De l’aubaine à la malédiction : Tunisie et sa récolte record
Le pays s’apprête à réaliser une production historique de 500 000 tonnes d’huile d’olive cette saison, portée par des conditions météorologiques favorables. Faouzi Zayani, expert en politique agricole et président de l’association Tunisie Oléiculture, alerte sur une situation paradoxale où ce secteur stratégique risque de devenir une menace pour la paix sociale.
Le pays se prépare à atteindre une production record de 500 000 tonnes d’huile d’olive cette saison, grâce à des conditions météo favorables. Sur le marché international, la demande dépasse l’offre d’au moins 10 %, plaçant la Tunisie dans une situation théoriquement avantageuse. Cependant, cette réussite fait face à une chute des prix qui entraîne la colère des agriculteurs.
Dans une intervention sur les ondes de RTCI, le 19 décembre 2025, Faouzi Zayani, expert en politique agricole et président de l’association Tunisie Oléiculture, a alerté sur un paradoxe : ce secteur stratégique risque de devenir un danger pour la paix sociale. Les prix sur les marchés internationaux s’élèvent à plus de 4,40 euros le kilo, soit environ 15 dinars, mais les importateurs étrangers offrent aux exportateurs tunisiens des tarifs allant de 3 à 3,50 euros le kilo. De tels prix ne couvrent même pas les coûts de production, alors que les producteurs dépensent entre 3 500 et 4 000 dinars pour produire une tonne d’huile d’olive.
L’expert souligne l’absence de vision et de stratégie des autorités publiques dans la gestion de la production, du stockage et de la commercialisation. La prime de stockage mise en place par l’Office National de l’Huile, située entre 100 et 110 dinars par tonne, est jugée largement insuffisante. Faouzi Zayani estime qu’elle devrait s’élever à au moins 500 dinars la tonne, être versée en amont et prolongée de six mois, au lieu de trois.
Le président de Tunisie Oléiculture indique que le pays dispose d’une capacité de stockage privée dépassant 300 000 tonnes, tandis que l’ONH peut en stocker 90 000. Il recommande que l’État acquière l’équivalent de 100 000 tonnes d’huile d’olive à des prix proches de ceux du marché international, afin de créer un effet psychologique et de rétablir l’équilibre des forces avec les acheteurs étrangers.
La question de la valorisation est essentielle.
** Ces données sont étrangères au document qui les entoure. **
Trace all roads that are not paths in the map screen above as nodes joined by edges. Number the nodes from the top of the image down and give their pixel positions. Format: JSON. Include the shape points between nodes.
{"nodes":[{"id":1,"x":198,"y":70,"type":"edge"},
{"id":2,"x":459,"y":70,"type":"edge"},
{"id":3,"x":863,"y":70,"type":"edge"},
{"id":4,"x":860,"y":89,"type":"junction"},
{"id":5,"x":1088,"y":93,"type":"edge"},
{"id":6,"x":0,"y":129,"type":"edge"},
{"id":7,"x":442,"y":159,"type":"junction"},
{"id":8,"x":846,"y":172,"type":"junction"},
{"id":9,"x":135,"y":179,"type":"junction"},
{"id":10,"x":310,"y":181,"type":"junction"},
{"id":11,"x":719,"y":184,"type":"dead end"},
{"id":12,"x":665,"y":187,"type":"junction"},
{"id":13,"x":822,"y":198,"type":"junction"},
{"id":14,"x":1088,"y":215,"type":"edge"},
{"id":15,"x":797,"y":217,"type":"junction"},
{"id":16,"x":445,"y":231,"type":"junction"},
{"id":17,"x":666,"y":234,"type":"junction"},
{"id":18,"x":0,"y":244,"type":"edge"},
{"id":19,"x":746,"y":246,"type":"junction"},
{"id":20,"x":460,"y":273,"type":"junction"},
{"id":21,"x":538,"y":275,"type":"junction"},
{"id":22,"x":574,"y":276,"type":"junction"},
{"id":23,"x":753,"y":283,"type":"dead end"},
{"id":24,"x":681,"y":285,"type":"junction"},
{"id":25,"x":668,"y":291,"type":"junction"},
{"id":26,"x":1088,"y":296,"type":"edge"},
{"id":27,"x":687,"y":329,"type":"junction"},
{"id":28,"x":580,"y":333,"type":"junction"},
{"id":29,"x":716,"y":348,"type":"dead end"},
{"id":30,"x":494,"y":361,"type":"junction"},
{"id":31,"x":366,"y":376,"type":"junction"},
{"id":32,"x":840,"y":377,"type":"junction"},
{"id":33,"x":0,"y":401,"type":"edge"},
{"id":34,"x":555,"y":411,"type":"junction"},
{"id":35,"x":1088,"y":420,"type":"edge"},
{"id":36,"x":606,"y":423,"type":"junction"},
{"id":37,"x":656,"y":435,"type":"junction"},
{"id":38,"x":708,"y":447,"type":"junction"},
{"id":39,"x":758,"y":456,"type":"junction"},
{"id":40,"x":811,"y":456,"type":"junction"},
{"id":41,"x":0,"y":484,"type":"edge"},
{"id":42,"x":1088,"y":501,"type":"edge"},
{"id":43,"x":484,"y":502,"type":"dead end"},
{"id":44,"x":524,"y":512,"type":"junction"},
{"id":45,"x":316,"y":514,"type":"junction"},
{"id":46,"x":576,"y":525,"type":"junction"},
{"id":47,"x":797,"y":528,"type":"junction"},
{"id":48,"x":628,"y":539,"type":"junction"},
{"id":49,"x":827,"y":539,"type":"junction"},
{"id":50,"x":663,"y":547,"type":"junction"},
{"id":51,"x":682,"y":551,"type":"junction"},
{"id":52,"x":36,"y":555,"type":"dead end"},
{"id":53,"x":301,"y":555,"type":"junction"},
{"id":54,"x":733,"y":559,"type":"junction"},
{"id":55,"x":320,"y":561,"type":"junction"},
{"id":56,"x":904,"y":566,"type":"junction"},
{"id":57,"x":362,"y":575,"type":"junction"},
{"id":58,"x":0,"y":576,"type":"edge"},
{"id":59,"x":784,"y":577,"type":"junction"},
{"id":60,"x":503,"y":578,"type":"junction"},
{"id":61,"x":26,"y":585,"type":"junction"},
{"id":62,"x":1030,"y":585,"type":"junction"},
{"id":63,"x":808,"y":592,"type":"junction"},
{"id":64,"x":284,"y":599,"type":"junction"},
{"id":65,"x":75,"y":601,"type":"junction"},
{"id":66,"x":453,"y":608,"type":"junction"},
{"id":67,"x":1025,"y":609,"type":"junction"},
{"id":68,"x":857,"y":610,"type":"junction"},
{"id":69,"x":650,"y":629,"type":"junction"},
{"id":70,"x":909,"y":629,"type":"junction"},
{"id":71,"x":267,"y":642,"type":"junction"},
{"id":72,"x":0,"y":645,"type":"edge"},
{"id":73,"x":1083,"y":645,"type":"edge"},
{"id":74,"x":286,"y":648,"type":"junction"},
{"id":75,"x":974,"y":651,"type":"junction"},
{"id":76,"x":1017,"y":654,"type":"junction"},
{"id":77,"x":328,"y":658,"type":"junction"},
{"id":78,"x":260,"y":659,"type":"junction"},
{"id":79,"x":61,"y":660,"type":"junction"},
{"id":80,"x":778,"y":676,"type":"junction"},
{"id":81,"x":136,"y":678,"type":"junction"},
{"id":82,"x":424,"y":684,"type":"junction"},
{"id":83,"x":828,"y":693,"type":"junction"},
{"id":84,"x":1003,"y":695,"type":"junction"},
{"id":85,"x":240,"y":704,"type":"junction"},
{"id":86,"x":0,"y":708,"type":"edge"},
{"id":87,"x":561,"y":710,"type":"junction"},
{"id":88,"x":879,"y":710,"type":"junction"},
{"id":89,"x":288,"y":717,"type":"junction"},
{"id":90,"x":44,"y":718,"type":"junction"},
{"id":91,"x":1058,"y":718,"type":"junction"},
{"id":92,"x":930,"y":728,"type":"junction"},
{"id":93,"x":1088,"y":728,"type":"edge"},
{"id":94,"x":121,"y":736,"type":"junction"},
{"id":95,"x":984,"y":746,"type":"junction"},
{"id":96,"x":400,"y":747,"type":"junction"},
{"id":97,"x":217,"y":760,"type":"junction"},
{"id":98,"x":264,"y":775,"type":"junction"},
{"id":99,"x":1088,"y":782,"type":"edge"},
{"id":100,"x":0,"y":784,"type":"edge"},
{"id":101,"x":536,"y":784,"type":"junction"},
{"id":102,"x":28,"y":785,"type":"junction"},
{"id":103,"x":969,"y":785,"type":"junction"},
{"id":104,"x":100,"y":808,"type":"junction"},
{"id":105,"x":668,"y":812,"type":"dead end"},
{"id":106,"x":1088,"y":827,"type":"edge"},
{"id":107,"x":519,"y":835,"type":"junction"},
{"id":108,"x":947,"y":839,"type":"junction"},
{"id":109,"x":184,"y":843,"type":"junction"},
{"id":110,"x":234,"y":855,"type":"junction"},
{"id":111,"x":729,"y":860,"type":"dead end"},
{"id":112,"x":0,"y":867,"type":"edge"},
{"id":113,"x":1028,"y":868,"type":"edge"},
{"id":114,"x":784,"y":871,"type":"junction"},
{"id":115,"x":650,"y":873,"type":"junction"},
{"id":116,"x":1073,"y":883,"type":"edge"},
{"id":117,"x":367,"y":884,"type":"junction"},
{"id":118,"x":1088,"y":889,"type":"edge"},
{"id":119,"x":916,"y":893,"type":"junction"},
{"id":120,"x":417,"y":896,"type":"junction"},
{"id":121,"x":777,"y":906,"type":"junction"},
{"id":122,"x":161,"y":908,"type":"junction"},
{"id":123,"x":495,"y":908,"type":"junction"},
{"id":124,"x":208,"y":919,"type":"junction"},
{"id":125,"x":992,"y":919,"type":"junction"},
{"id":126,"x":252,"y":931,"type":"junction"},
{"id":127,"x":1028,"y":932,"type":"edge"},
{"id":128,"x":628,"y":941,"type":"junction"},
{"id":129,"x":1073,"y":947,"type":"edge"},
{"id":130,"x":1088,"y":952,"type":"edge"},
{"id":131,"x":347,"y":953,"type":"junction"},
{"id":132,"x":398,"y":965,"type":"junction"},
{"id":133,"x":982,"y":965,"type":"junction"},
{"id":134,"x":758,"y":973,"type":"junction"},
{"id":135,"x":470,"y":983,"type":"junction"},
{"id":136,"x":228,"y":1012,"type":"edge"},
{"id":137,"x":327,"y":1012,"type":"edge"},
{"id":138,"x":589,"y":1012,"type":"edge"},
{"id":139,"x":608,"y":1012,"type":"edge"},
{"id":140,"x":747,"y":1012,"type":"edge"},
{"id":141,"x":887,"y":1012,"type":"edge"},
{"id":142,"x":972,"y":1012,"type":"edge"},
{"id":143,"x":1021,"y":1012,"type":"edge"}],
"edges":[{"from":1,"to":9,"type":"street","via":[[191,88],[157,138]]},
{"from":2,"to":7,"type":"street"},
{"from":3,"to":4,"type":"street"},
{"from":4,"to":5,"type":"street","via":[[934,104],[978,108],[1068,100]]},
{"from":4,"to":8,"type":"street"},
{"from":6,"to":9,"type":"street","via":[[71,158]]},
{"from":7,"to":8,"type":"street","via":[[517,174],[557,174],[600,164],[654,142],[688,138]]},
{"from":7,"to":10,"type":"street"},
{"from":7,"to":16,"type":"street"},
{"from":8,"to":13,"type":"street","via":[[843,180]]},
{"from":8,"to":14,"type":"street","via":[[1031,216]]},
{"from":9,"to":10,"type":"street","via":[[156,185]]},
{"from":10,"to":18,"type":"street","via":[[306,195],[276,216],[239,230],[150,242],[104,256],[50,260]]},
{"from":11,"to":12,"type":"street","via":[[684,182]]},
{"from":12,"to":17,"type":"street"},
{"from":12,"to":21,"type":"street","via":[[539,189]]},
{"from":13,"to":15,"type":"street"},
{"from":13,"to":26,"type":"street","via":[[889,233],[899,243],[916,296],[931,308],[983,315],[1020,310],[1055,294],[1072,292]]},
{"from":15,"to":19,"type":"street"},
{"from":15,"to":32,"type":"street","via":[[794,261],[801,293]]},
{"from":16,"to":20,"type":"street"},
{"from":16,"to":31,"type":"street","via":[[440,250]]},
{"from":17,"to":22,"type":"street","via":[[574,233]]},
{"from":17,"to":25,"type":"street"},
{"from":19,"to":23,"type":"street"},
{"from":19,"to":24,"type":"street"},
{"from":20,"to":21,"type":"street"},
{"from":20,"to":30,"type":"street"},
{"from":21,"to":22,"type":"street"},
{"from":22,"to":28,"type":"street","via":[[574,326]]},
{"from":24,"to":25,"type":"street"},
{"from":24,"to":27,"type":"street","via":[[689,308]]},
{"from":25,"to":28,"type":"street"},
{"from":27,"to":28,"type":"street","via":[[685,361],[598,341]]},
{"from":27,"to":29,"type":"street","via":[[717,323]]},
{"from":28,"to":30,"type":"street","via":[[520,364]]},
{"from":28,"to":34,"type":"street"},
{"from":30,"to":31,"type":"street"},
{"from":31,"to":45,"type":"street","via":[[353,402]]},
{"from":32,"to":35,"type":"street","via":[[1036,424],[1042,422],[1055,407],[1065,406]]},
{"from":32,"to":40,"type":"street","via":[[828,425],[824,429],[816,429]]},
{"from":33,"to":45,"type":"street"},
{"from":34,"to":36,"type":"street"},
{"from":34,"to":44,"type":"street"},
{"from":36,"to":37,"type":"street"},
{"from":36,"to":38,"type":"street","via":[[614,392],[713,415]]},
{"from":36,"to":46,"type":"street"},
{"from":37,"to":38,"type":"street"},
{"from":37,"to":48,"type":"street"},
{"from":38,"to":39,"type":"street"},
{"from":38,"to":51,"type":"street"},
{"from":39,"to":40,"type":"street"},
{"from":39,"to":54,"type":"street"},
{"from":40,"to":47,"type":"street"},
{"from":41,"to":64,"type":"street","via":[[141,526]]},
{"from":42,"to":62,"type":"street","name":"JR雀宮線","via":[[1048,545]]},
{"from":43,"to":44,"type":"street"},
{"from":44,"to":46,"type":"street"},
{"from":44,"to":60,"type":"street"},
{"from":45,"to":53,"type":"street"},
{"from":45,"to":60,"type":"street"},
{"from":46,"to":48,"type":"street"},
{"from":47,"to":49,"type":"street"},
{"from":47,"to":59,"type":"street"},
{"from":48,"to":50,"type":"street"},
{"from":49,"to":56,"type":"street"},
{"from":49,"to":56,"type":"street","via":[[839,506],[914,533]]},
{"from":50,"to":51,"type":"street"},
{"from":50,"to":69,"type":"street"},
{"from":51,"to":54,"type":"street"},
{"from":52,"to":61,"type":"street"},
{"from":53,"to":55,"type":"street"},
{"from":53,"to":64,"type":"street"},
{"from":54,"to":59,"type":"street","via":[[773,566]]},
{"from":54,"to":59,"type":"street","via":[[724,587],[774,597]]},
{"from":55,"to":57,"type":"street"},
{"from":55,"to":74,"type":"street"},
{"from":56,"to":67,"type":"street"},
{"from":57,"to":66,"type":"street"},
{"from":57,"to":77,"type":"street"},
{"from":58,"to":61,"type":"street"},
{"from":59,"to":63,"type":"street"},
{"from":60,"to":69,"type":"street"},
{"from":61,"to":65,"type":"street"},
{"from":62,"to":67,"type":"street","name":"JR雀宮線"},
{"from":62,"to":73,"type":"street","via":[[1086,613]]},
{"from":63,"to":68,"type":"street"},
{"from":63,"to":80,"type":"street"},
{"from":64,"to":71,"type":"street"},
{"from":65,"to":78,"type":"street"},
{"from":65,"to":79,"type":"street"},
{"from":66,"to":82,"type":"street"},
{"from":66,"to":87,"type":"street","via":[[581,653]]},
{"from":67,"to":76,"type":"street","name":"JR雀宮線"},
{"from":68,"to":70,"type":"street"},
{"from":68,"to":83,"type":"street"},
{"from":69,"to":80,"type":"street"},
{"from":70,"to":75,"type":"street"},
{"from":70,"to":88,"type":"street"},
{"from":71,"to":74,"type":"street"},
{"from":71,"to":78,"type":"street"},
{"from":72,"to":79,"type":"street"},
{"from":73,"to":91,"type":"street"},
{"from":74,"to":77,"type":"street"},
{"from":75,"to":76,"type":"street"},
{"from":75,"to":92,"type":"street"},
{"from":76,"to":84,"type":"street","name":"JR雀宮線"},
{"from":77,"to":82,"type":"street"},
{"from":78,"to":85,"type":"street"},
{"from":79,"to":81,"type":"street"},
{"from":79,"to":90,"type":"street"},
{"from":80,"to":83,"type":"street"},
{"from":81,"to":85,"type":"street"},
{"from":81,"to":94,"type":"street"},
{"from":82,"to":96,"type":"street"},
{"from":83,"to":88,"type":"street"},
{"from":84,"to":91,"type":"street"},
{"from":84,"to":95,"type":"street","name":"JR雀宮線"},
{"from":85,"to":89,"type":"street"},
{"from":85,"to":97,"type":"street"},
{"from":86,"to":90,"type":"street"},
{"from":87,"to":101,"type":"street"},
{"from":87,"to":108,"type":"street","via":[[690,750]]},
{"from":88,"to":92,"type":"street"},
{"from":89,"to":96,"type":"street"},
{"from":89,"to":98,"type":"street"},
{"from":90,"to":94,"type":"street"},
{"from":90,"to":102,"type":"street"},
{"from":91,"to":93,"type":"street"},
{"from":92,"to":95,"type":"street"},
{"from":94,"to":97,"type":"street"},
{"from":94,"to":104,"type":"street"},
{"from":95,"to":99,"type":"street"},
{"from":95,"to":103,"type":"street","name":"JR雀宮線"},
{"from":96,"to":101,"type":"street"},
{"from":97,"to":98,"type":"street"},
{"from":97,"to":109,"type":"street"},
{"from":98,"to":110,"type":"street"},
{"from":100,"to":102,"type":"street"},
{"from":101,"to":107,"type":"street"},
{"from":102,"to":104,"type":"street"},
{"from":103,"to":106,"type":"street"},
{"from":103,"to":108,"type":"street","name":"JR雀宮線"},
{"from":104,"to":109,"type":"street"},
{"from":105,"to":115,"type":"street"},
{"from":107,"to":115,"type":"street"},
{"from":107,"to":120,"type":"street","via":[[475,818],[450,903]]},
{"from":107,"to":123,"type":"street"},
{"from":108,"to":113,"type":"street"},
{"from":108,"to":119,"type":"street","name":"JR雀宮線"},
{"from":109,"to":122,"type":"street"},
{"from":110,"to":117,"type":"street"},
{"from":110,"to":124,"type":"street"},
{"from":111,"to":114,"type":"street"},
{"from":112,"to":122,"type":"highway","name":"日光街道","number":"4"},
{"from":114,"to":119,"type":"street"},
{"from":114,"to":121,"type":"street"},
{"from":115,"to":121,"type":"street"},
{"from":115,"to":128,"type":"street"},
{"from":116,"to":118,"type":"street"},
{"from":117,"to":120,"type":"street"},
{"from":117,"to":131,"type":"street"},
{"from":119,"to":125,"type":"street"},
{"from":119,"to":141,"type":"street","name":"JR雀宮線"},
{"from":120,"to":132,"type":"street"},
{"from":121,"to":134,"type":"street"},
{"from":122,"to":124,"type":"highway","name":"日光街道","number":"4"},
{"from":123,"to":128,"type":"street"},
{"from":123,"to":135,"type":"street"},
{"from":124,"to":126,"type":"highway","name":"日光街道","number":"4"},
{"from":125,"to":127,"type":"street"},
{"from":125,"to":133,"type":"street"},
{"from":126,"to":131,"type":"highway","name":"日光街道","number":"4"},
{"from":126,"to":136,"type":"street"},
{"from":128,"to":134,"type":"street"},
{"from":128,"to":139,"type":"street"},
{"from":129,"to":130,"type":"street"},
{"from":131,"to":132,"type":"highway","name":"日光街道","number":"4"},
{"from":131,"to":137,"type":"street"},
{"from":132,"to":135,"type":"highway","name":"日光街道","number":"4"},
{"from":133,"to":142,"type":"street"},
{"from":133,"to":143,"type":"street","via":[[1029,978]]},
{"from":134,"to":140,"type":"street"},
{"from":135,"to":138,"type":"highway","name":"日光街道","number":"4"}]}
Actuellement, 85 % de l’huile tunisienne est exportée en vrac, sans marque, souvent pour être réétiquetée ailleurs. Cette situation réduit la Tunisie à un rôle de sous-traitant, entraînant une perte de valeur ajoutée et d’identité pour le produit. Faouzi Zayani préconise une politique commerciale favorisant l’exportation de produits conditionnés, en particulier d’huile d’olive biologique.
À moyen et long terme, l’expert recommande la création d’une agence nationale de l’exportation regroupant toutes les instances concernées, des médias spécialisés aux différents ministères impliqués. Il met en garde contre le risque de voir les producteurs abandonner leur profession face à des crises récurrentes, d’autant que d’autres pays développent leur propre culture oléicole.